After finishing off She-Ra, I’ve been kind of floundering to try and find something new to watch day to day that’s appealing to me. I tried out Tuca & Bertie, a new show created by one of the production designers on Bojack Horseman and I gotta say it wasn’t really my style. I also tried Rilakkuma and Kaoru to similar unimpressed results. The easy answer that I thought I’d have was finishing up my rewatch of My Little Pony in Spanish, but as luck would have it, the point where I stopped was the point where Netflix stopped carrying the Spanish dub of the show, so no luck there. I watched an episode of Magic School Bus, which fit fine with my goal for the day, but isn’t exactly what I’m looking for as a daily thing. I’ll be going into next week still looking for a good daily-watch thing.
Okay, now let’s look at the numbers for all of April.
- Total Duolingo: 616 XP, 0 minutes
- Total Watching/Listening: 6 tv episodes 5 podcasts, and 4 YouTube videos watched, 280 minutes
- Total reading: 5 and 1/2 whole books, 1 video game read, 4,760 minutes
- Total writing: 1100 words written, 150 minutes
- Total Speaking: reading out loud, 900 minutes
- Total Time: 86 hours 30 minutes
And here’s the breakdown for money spent.
- El Segador, Fiction, Ebook, Amazon, $6.99
- Brujas de Viaje, Fiction, Ebook, Amazon, $5.99
- Dioses Menores, Fiction, Ebook, Amazon, $5.99
- Lores y Damas, Fiction, Ebook, Amazon, $5.99
- Hombres de Armas, Fiction, Ebook, Amazon, $6.99
- Música Soul, Fiction, Ebook, Amazon, $5.99
- Netflix Subscription Standard HD Plan, Television and Movie Streaming, $10.99 per month, $10.99
- Amount Spent on Fiction Books: $37.94
- Amount Spent on Services: $10.99
- Total Spent: $48.93
A pretty solid month overall. Down a little from March, but the month did have one less day to it, and I had a kind of disruptive month overall, so it seems pretty good considering. This is also reflected in my writing for the month, which came in at 16,798 words of fiction and 8,908 words for blogs, for a grand total of 25,706 words. In April I low-key upped the number of words I aim for per day to an even 1000, as I was hovering just under that for a while, and I stuck to it without problems on the days that I wrote. Which were most, but as I said, hectic month, and there were several days when I didn’t have time for it. Still, though, could have been a lot worse, and I don’t feel bad about my output, either here or on writing.
Where I am feeling a little guilty is in pushing forward with the little goals outside of the daily work I’m expecting of myself. Overall I’m happy with the daily work, especially with the inclusion of the upped listening practice, but I really do think that I’d be getting something out of spending more time practicing writing in Spanish. As is, I don’t have time to really devote to that without cutting into other activities, but I do have a reasonable amount of downtime still where I’m hanging out online and not actively entrenched, working on something. I spend a lot of that time now chatting with friends in a Discord server, and I’d be happy to split that time chatting with new friends in Spanish on Discord, if I could find a server where I felt at home, but as yet I haven’t come across the right place.
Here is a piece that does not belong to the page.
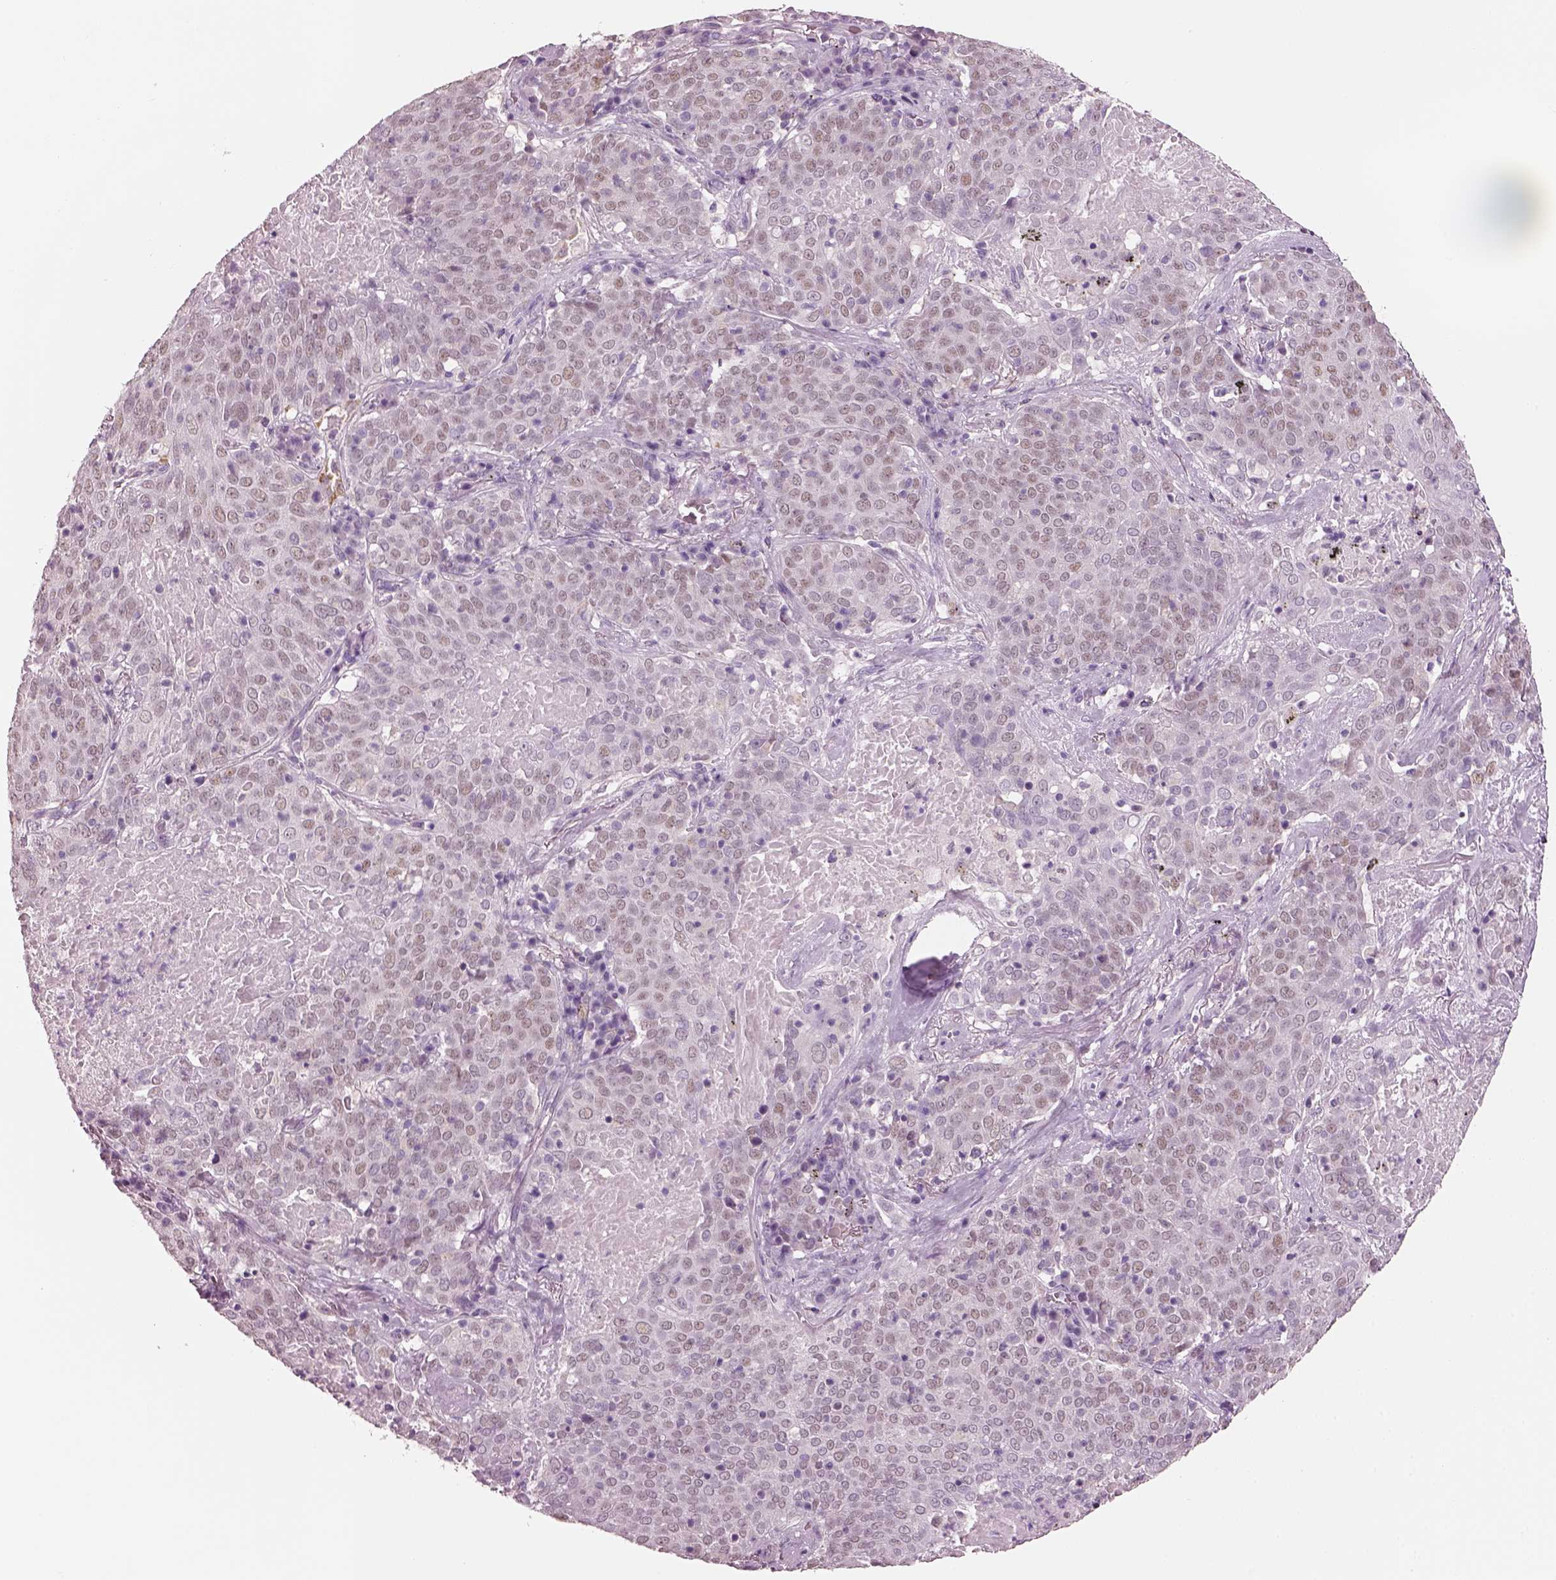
{"staining": {"intensity": "moderate", "quantity": ">75%", "location": "cytoplasmic/membranous,nuclear"}, "tissue": "lung cancer", "cell_type": "Tumor cells", "image_type": "cancer", "snomed": [{"axis": "morphology", "description": "Squamous cell carcinoma, NOS"}, {"axis": "topography", "description": "Lung"}], "caption": "A brown stain shows moderate cytoplasmic/membranous and nuclear expression of a protein in lung cancer tumor cells.", "gene": "ELSPBP1", "patient": {"sex": "male", "age": 82}}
I might be going about this the wrong way and ought to be looking for different Spanish-speaking communities that might then have their own servers, rather than just trying to find a server that fits, but I dunno. I’m in my thirties, guys, the internet keeps changing from the BBSes and Usenet groups that were around when I was young and hip and with-it. It’ll happen to you, too!